Short problem ▸
Starting at the first line of the records and stopping after the line that contains "scientific name: Plantago media", rewrite those lines with "division" substituted for "phylum" and everything else left unchanged.

Data supplied ▸
################

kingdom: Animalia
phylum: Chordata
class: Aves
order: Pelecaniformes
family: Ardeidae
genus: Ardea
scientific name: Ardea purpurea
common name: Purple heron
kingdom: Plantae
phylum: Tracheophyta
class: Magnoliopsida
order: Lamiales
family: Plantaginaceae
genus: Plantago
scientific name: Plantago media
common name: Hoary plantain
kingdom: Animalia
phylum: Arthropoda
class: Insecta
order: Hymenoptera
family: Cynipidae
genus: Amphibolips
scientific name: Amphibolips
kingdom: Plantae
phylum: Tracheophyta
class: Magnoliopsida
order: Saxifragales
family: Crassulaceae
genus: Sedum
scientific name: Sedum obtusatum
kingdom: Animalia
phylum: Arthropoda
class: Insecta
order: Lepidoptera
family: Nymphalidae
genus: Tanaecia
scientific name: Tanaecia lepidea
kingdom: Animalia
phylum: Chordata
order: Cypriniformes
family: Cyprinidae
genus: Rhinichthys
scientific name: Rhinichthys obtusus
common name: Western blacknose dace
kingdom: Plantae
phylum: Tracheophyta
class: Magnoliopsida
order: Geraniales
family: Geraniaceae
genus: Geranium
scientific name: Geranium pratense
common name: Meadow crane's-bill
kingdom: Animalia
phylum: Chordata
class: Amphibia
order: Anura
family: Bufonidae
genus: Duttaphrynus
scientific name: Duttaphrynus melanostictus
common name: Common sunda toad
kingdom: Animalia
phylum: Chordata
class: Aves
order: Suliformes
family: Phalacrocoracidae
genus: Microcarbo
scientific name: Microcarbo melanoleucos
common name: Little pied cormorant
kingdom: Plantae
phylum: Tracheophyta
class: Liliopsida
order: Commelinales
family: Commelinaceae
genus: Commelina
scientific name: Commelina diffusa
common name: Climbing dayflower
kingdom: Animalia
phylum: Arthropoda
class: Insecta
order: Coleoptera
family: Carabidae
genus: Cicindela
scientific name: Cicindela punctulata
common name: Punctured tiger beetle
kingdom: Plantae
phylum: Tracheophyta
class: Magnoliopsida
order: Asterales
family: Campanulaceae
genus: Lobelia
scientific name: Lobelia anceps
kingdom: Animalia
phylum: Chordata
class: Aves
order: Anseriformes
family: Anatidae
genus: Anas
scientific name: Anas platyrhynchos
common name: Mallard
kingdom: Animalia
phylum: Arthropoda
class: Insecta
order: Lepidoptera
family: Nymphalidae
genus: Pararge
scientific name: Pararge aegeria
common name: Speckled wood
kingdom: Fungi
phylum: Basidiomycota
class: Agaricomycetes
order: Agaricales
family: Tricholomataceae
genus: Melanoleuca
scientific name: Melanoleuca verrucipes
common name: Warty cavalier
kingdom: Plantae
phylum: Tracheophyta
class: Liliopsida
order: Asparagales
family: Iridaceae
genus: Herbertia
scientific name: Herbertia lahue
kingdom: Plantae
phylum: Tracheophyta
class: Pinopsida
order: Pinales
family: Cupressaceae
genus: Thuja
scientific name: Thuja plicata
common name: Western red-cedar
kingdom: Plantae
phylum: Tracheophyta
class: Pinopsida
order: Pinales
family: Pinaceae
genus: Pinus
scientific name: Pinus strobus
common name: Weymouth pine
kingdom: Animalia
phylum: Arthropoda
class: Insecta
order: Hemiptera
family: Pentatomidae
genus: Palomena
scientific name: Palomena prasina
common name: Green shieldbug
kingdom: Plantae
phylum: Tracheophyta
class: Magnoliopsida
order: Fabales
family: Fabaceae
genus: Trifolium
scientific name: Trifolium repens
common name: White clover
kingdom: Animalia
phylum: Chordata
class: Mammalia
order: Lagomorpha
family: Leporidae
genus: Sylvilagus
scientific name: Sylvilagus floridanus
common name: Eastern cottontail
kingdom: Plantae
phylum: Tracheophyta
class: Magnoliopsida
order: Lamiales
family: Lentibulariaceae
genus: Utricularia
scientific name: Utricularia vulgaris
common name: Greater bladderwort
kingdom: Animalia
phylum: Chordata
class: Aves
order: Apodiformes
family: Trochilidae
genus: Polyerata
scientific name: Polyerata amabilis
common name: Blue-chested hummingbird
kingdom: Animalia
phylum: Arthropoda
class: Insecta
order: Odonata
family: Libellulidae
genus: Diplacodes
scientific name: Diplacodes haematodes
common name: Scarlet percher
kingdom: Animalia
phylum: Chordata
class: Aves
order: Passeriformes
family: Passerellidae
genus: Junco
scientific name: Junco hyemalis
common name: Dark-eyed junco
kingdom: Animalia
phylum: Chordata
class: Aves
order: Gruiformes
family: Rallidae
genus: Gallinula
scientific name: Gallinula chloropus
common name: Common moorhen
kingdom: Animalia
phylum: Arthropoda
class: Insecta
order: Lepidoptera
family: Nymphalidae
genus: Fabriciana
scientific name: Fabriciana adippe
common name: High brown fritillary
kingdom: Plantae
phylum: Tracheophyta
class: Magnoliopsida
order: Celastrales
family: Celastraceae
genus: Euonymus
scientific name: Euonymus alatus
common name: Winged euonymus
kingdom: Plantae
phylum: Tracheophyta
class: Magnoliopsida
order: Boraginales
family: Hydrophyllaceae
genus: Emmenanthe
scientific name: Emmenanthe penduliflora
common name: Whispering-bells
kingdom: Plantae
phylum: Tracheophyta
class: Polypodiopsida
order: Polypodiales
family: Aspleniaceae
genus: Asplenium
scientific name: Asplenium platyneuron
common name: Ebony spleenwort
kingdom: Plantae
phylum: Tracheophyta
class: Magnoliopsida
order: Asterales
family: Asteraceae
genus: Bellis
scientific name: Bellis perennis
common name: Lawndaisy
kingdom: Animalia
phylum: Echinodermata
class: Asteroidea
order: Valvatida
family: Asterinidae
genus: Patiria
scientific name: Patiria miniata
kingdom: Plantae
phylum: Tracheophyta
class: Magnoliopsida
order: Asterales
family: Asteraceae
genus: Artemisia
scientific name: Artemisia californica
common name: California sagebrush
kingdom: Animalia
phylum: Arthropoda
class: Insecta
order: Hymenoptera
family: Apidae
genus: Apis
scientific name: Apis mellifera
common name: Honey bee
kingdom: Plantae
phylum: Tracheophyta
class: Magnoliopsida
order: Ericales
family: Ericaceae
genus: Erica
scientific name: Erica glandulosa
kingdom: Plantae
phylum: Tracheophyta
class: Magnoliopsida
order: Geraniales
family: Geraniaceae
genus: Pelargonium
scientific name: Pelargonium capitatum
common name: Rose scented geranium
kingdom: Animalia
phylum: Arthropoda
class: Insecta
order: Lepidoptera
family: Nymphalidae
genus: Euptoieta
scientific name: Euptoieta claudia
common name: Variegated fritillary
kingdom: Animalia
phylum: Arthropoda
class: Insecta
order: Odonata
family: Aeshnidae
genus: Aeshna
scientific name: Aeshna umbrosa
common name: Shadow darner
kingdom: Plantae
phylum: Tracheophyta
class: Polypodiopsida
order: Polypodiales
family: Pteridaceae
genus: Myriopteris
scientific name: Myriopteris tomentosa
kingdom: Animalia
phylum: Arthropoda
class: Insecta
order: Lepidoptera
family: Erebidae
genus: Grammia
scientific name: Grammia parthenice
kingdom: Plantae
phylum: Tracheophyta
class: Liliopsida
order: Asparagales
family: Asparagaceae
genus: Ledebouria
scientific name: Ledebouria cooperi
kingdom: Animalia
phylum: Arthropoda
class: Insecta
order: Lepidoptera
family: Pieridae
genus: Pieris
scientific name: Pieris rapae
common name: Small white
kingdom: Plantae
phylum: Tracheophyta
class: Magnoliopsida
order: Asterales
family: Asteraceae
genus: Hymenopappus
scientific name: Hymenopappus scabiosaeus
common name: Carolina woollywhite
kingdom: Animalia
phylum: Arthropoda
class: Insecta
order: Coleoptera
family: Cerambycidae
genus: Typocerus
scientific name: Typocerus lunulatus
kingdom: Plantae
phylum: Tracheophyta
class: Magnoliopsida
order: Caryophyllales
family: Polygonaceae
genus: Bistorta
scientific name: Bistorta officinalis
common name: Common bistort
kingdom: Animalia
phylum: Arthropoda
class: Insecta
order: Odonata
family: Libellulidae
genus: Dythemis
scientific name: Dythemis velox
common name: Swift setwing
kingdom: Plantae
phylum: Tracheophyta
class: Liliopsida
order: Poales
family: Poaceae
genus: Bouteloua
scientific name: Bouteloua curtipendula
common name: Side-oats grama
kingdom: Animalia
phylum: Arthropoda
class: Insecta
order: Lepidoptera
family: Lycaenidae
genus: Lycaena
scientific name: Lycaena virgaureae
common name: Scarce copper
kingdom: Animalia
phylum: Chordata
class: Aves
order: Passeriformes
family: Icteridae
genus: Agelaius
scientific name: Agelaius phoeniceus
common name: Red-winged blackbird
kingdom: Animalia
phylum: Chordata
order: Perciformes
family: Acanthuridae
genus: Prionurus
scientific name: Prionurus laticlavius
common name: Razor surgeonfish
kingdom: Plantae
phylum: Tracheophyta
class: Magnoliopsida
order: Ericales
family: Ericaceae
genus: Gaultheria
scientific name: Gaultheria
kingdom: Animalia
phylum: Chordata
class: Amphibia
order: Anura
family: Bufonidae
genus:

################

Correct response ▸
kingdom: Animalia
division: Chordata
class: Aves
order: Pelecaniformes
family: Ardeidae
genus: Ardea
scientific name: Ardea purpurea
common name: Purple heron
kingdom: Plantae
division: Tracheophyta
class: Magnoliopsida
order: Lamiales
family: Plantaginaceae
genus: Plantago
scientific name: Plantago media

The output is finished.